[Date Prev][Date Next][Thread Prev][Thread Next][Date Index][Thread Index]
Re: SAX2 ... missing features?
- From: David Brownell <email@example.com>
- To: Rob Lugt <firstname.lastname@example.org>, email@example.com
- Date: Fri, 13 Jul 2001 11:57:17 -0700
Thanks for this list, Rob ...
> > SAX2 has been out for a while, and I'm curious what folks'
> > pet peeves are. Please share! I'd hope that some of these
> > could turn into (backwards compatible) updates.
> David, here is my list, again in no particular order
> -New Features:
> * concatenate-characters
> Setting this feature would cause ContentHandlers to concatenate contiguous
> characters (including resolved entities resulting in character data) into a
> single call to characters(). This must be a very common requirement, one
> that applications have to manage themselves at present (and some probably
> are unaware of the need). This could also be achieved with a filter - see
Yep, I'd prefer to see some sort of filter component for this
type of task (and this one in particular).
It's possible to use a filter in cases like a DOM parser
(walking a DOM Document and generating SAX2 events),
or cases like apps turning their data into a stream of such
events. Building it into parsers (feature flag) would not
help SAX code that's not parser-centric.
> * preserve-systemIds
> Setting this feature would prevent the SAX Driver from making system
> identifiers absolute before calling the EntityResolver. This has been
> previously suggested and is registered in SourceForge #434478
Ah -- where in sourceforge? Not the SAX project.
That's probably a reasonable way to address that feature, though
I still think the XML and infoset specs need updating to make clear
it's permitted. (It's possible this is yet another case of assuming
that the spec says what SGML does, despite the language.)
> -New Filter Classes
> I wonder why the XMLFilter lumps all the core interfaces together into one
> filter. Would it not make more sense to follow the typical Java i/o model
> and create Filter classes for each type of Handler?
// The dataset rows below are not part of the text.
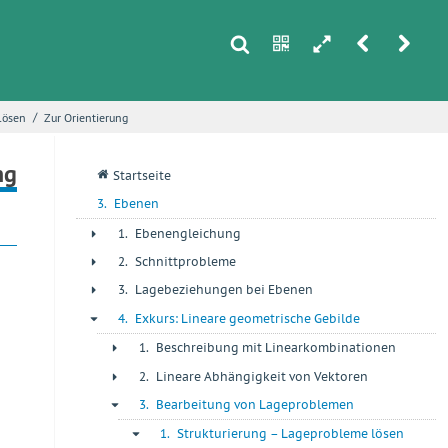
s
n
h
r
u
/
lösen
Zur Orientierung
i
ng
q
Startseite
3.
Ebenen
1.
Ebenengleichung
+
2.
Schnittprobleme
+
3.
Lagebeziehungen bei Ebenen
+
4.
Exkurs: Lineare geometrische Gebilde
-
1.
Beschreibung mit Linearkombinationen
+
2.
Lineare Abhängigkeit von Vektoren
+
3.
Bearbeitung von Lageproblemen
-
1.
Strukturierung – Lageprobleme lösen
-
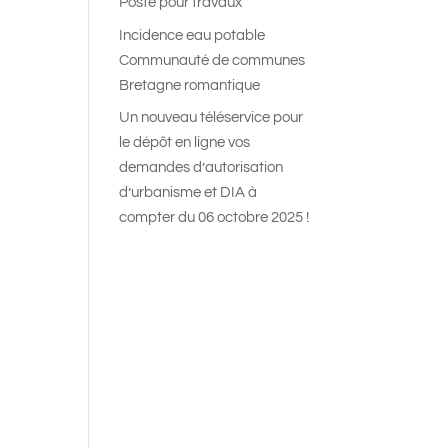
Poste pour travaux
Incidence eau potable
Communauté de communes
Bretagne romantique
Un nouveau téléservice pour
le dépôt en ligne vos
demandes d’autorisation
d’urbanisme et DIA à
compter du 06 octobre 2025 !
Actually it bothers me that it omits the Decl and Lexical handlers, and
that it merges in XMLReader and EntityResolver -- which aren't pure
I actually prefer the notion of having a pipeline filter stage group all the
infoset properties together. As an architectural abstraction, that's less
error prone and (closely related) is easier to conceptualize/explain.
> This would allow
> applications to have finer-grained control, and it would offer the same
> facilities for SAX extensions. For example, I could foresee a use for a
> CharacterConcatenationFilter which implements ContentHandlerFilter,
> concatenating contiguous characters as described above.
But that can be done as it stands today, with no changes. (Except that
it can't preserve CDATA section boundaries ...)
> -Provide streaming interfaces for comments and PIs
> Currently the SAX Driver is forced to buffer the comment/PI text which can
> be arbitrarily large.
> -Provide raw content model and internal entity values
> The DeclHandler provides useful information to create DTD documentation.
> Additional pieces of information that is missing however are the raw values
> (where %PE;s are unexpanded) of content model and internal entity values.
> This is used to good effect in other DTD documentation utilities such as
> Normal Walsh's DTDParse .
I think the "xml-string" property (not widely implemented) permits this
already. There's a corresponding problem for start tags: entity refs
within attribute values are only visible in expanded form.
> -Namespace mapping
> The current design of ContentHandler (startPrefixMapping/endPrefixMapping)
> requires that the application maintain a stack of scoped namespace contexts
> (probably by using NamespaceSupport). Each call to startPrefixMapping must
> push a prefix/uri pair onto the stack, and calls to endPrefixMapping should
> pop the stack. It would be easier for applications if there was an
> additional method called changePrefixMapping which provided the latest
> prefix/uri mapping. In this way the application could simply maintain a map
> rather than a stack. Probably too late to do anything about this though ;-(
Maybe a little easier, but that's likely stuff that the namespace helper class
should be able to handle already. Not _that_ much easier ... :)
> Rob Lugt
> ElCel Technology
>  http://www.nwalsh.com/perl/dtdparse/index.html